The overarching goal of this project is to develop and demonstrate principled Bayesian intelligent ocean modeling and acidification prediction systems that discriminate among and infer new ocean acidification (OA) models, rigorously learning from data-model misfits and accounting for uncertainties, so as to better monitor, predict, and characterize OA over time-scales of days to months in the Massachusetts Bay and Stellwagen Bank region.

Coherent Lagrangian Pathways from the Surface Ocean to Interior (CALYPSO)
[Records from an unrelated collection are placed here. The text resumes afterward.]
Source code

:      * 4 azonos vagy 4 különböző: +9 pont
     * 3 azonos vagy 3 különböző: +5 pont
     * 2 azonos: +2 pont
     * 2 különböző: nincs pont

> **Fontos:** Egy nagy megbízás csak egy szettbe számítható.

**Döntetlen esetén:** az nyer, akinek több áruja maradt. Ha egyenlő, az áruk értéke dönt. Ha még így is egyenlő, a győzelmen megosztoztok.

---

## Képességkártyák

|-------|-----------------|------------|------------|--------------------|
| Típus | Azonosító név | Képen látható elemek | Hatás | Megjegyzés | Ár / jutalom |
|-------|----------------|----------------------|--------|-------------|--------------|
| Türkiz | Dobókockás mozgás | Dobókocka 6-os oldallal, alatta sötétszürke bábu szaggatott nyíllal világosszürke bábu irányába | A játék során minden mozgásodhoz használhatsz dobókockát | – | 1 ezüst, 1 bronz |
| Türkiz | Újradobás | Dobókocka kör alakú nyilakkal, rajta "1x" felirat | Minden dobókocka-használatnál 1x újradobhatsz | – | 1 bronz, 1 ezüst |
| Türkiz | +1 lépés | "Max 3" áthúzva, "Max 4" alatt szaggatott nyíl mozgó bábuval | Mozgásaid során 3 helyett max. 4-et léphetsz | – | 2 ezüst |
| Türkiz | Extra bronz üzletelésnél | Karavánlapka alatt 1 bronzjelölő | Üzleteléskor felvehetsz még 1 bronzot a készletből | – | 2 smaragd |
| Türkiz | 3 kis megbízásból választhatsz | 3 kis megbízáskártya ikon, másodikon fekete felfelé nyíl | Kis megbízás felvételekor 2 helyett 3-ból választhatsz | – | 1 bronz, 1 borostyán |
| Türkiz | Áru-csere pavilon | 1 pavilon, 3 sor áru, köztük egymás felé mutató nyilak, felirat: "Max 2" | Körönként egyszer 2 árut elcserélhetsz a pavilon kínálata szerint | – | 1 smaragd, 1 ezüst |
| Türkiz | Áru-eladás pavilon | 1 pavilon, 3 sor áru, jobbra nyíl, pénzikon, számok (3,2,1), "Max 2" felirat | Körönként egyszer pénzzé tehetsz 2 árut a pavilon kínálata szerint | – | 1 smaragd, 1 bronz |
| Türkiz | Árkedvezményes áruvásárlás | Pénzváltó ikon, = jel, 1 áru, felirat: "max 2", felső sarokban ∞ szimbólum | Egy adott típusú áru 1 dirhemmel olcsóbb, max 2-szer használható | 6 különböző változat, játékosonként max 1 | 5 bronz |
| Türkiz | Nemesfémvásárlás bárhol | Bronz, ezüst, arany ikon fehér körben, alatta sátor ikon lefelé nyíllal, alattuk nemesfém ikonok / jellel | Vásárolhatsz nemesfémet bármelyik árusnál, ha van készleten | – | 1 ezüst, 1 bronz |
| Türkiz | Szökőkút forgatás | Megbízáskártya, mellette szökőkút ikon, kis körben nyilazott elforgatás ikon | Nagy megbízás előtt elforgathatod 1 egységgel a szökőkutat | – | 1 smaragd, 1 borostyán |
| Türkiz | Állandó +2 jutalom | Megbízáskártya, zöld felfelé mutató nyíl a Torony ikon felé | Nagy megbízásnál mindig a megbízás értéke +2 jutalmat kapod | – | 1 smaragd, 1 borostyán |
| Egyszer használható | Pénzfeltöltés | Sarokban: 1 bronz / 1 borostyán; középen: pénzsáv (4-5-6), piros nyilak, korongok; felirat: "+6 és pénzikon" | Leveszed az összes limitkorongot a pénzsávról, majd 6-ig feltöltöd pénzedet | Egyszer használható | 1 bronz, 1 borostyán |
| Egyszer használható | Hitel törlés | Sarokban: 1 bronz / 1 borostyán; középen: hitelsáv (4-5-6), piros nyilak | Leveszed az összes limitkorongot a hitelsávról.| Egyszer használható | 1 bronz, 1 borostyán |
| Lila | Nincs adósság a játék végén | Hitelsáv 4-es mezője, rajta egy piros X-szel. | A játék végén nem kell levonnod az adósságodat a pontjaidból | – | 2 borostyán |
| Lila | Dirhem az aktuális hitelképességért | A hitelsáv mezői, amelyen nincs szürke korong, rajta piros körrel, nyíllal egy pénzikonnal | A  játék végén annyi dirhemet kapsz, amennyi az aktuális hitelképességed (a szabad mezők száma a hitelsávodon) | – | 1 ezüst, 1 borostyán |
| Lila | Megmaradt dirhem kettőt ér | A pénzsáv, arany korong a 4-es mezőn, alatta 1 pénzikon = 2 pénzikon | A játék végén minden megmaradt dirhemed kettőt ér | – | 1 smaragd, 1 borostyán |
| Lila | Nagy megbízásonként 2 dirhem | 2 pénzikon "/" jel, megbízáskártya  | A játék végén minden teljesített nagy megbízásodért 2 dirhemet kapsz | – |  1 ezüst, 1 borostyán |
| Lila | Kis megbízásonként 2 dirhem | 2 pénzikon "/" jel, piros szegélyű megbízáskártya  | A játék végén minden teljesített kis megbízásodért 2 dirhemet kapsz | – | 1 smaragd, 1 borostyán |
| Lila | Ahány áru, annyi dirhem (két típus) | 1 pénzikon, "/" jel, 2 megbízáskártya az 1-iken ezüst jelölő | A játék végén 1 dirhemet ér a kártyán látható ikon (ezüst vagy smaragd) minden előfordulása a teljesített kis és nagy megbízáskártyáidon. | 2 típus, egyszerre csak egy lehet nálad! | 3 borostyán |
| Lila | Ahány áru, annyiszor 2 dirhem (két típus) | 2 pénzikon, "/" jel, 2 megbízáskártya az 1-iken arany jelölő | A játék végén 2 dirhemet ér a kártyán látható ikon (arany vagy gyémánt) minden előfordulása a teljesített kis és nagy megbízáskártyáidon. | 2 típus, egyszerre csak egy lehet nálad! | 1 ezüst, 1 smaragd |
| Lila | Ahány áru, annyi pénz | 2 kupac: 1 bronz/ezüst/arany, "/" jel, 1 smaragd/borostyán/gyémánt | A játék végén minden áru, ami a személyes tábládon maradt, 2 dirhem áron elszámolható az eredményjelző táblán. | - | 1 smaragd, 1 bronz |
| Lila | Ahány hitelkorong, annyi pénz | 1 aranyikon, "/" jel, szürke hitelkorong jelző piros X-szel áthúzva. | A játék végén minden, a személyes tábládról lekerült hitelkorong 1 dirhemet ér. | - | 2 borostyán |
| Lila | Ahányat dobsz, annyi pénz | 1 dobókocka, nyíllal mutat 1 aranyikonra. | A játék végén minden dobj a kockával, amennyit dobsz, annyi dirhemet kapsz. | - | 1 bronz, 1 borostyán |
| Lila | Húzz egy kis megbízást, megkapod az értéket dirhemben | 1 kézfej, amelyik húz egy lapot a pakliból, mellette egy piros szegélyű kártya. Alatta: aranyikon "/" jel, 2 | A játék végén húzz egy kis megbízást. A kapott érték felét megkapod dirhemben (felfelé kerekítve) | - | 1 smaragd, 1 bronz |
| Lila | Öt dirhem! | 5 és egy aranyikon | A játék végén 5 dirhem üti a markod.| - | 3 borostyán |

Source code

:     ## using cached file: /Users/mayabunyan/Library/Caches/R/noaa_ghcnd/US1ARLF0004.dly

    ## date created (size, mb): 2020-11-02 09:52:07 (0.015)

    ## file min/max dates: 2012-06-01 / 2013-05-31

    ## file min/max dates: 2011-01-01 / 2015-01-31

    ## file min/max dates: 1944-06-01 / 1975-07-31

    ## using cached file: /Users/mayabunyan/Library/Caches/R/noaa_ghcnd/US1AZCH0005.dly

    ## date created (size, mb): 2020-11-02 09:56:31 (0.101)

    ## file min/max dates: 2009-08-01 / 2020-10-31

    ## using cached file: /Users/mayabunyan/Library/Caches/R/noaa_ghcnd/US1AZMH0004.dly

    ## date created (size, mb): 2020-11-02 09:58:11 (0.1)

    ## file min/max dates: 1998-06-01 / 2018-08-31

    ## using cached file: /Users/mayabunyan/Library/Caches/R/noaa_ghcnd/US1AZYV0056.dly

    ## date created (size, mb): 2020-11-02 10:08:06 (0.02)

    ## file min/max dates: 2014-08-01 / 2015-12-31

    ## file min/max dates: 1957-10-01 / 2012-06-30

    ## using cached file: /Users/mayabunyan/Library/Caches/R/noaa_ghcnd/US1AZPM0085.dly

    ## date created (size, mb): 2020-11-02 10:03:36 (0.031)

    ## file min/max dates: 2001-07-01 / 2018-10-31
Describing and quantifying the truly three-dimensional and time-dependent transports of ocean properties from the surface ocean to the interior is a fascinating observational, theoretical, and modeling challenge. The CALYPSO initiative addresses this challenge, with a focus on the southwest Mediterranean Sea region. Our goal is to develop novel efficient four-dimensional Lagrangian analysis theory and methods, and apply and expand our capabilities in multi-resolution multi-disciplinary ocean modeling, uncertainty, predictability, and Lagrangian–Eulerian data assimilation, to predict and characterize multiscale ocean transports, coherent structures, and subduction/stirring/mixing processes, and optimally guide ocean platforms towards the most informative observations.

Red Sea Initiative

Our research focus will be the Lagrangian connectivity of marine ecosystems and sea hazards due to natural or made-made Lagrangian material transports. Specifically, we plan to further develop and apply our new theory and schemes for (i) the study and quantification of biogeochemical coherent structures and Lagrangian connectivity of marine ecosystems, and (ii) the study and mitigation of sea hazards due to stochastic advection and Lagrangian material transports including marine contaminations and spills.